Hannah, a young person with Tourettes who’s taking part in the study featured in much of today’s coverage. She spoke eloquently about her experiences, just as she did when she gave a talk at a recent conference about Tourettes in Birmingham. A few years ago she made a great film when she was thirteen as part of another West Midlands Programme.
Professor Stephen Jackson, who’s leading the research, said they’d already found changes in the brain they believed were linked to Tourettes. In particular, those with the condition tend to have notably thinner frontal lobes and thinner myelin – the ‘white matter’ that covers brain nerve cells. Professor Jackson thinks ‘some of these differences are due to the brain reorganising to gain some control’ over the tics. The study will explore these theories over a long period and allow researchers to build up a more detailed understanding of the complexities of Tourettes.
One of Professor Jackson’s key aims is to work out how to predict which young people will eventually ‘grow out’ of the condition.
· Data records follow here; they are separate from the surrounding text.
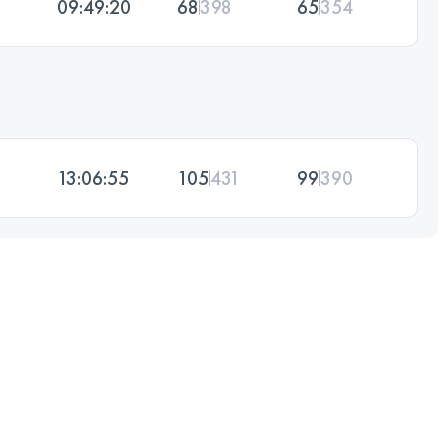
09:49:20
68
398
65
354
13:06:55
105
431
99
390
It’s estimated that for about 60% of children with Tourettes, their tics will not continue into adulthood. But while many young people’s tics do lessen as they get older, if I were raising a child with Tourettes I’d be wary of relying on this statistic too heavily, and I’d remember that for four out of ten the condition will continue into adulthood.
I’ve met young adults still desperately waiting for their tics to go and delaying decisions about their future as a result. My message to children and young people with Tourettes would be:
Learning to explain your tics to other people is empowering – difference is something to celebrate, not to feel embarrassed by. Don’t put off doing things because of Tourettes – instead, look for ways to manage your tics safely.
I feel encouraged, both by the research and by the articulate young people who spoke about their roles in it. I sometimes feel frustrated by the relatively slow progress of research, but this study sounds like one that’s got the potential to add significantly to our understanding of Tourettes, its development, and the brain more generally.